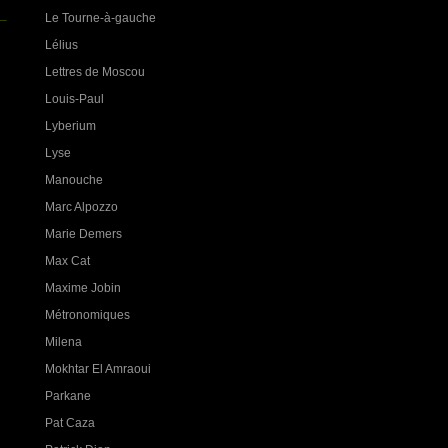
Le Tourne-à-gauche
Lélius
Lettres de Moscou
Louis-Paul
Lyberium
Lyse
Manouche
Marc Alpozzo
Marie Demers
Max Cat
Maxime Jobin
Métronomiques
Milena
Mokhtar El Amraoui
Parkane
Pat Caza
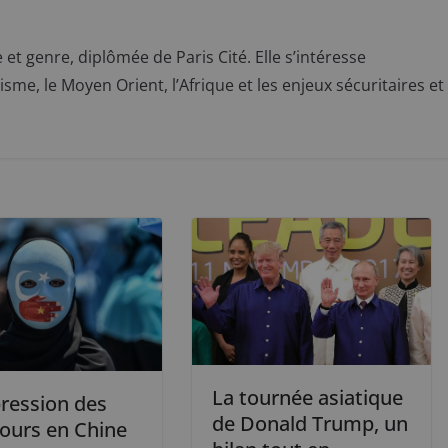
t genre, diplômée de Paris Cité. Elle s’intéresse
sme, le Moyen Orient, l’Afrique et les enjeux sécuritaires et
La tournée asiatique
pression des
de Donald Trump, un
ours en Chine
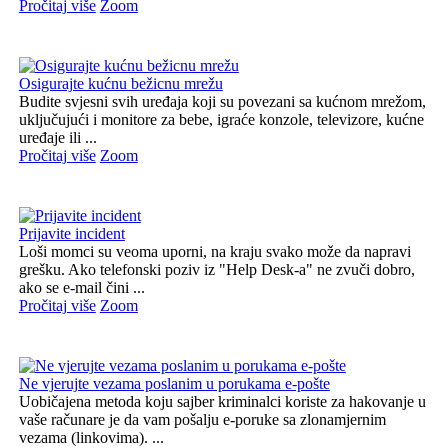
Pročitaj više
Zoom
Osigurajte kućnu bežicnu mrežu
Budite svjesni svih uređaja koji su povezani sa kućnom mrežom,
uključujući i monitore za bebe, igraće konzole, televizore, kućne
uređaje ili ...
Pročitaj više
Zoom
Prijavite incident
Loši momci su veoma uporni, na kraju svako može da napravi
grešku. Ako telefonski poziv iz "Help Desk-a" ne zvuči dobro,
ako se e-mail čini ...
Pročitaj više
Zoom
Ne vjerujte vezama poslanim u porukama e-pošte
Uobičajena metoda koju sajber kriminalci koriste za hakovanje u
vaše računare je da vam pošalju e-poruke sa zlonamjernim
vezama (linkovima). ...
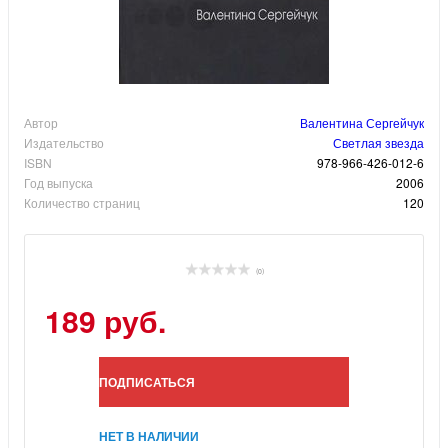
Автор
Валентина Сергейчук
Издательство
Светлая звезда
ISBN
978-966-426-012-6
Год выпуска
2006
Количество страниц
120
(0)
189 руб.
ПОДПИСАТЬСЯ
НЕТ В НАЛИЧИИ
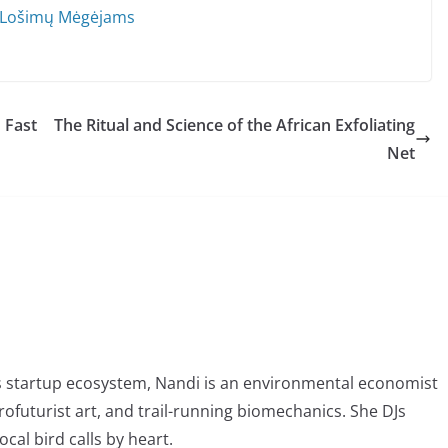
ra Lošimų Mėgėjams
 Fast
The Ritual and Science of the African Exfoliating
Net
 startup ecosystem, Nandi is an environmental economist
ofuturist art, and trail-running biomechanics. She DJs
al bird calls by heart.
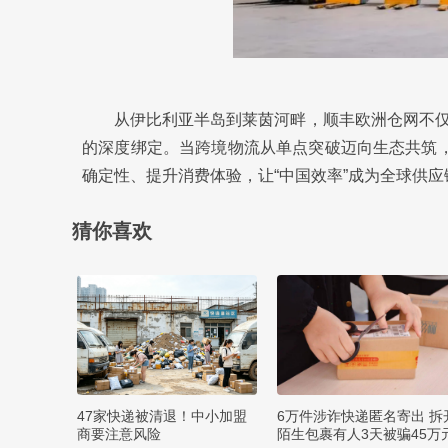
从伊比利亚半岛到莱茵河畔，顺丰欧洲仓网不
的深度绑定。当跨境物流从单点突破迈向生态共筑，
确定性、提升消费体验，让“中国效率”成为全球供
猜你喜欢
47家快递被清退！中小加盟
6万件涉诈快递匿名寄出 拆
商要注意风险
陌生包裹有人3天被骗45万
============================================================
§ **Goal of the exercise**
Could you transcribe the records above exactly, leaving every picture out?

§ **Answer section**
Le Tourne-à-gauche
Lélius
Lettres de Moscou
Louis-Paul
Lyberium
Lyse
Manouche
Marc Alpozzo
Marie Demers
Max Cat
Maxime Jobin
Métronomiques
Milena
Mokhtar El Amraoui
Parkane
Pat Caza
t genre, diplômée de Paris Cité. Elle s’intéresse
sme, le Moyen Orient, l’Afrique et les enjeux sécuritaires et
La tournée asiatique
pression des
de Donald Trump, un
ours en Chine
Pročitaj više
Zoom
Osigurajte kućnu bežicnu mrežu
Budite svjesni svih uređaja koji su povezani sa kućnom mrežom,
uključujući i monitore za bebe, igraće konzole, televizore, kućne
uređaje ili ...
Pročitaj više
Zoom
Prijavite incident
Loši momci su veoma uporni, na kraju svako može da napravi
grešku. Ako telefonski poziv iz "Help Desk-a" ne zvuči dobro,
ako se e-mail čini ...
Pročitaj više
Zoom
Ne vjerujte vezama poslanim u porukama e-pošte
Uobičajena metoda koju sajber kriminalci koriste za hakovanje u
vaše računare je da vam pošalju e-poruke sa zlonamjernim
vezama (linkovima). ...
Автор
Валентина Сергейчук
Издательство
Светлая звезда
ISBN
978-966-426-012-6
Год выпуска
2006
Количество страниц
120
(0)
189 руб.
ПОДПИСАТЬСЯ
НЕТ В НАЛИЧИИ
ra Lošimų Mėgėjams
 Fast
The Ritual and Science of the African Exfoliating
Net
 startup ecosystem, Nandi is an environmental economist
ofuturist art, and trail-running biomechanics. She DJs
al bird calls by heart.
从伊比利亚半岛到莱茵河畔，顺丰欧洲仓网不
的深度绑定。当跨境物流从单点突破迈向生态共筑，
确定性、提升消费体验，让“中国效率”成为全球供
猜你喜欢
47家快递被清退！中小加盟
6万件涉诈快递匿名寄出 拆
商要注意风险
陌生包裹有人3天被骗45万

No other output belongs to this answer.